Top of Dataset excerpt

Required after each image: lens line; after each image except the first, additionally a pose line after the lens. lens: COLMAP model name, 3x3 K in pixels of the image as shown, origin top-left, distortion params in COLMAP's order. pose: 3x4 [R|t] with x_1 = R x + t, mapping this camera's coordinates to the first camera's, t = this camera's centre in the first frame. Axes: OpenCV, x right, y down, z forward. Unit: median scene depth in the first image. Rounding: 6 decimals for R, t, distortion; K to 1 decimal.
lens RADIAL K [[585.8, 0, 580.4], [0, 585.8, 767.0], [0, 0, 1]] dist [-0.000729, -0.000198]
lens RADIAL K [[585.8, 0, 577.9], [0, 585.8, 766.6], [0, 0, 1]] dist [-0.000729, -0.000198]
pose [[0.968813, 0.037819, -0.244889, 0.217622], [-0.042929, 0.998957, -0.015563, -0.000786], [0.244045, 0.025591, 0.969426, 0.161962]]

Bottom of Dataset excerpt

> _Task_
The entire listing is to be retyped exactly.

> _Your solution_
Required after each image: lens line; after each image except the first, additionally a pose line after the lens. lens: COLMAP model name, 3x3 K in pixels of the image as shown, origin top-left, distortion params in COLMAP's order. pose: 3x4 [R|t] with x_1 = R x + t, mapping this camera's coordinates to the first camera's, t = this camera's centre in the first frame. Axes: OpenCV, x right, y down, z forward. Unit: median scene depth in the first image. Rounding: 6 decimals for R, t, distortion; K to 1 decimal.
lens RADIAL K [[585.8, 0, 580.4], [0, 585.8, 767.0], [0, 0, 1]] dist [-0.000729, -0.000198]
lens RADIAL K [[585.8, 0, 577.9], [0, 585.8, 766.6], [0, 0, 1]] dist [-0.000729, -0.000198]
pose [[0.968813, 0.037819, -0.244889, 0.217622], [-0.042929, 0.998957, -0.015563, -0.000786], [0.244045, 0.025591, 0.969426, 0.161962]]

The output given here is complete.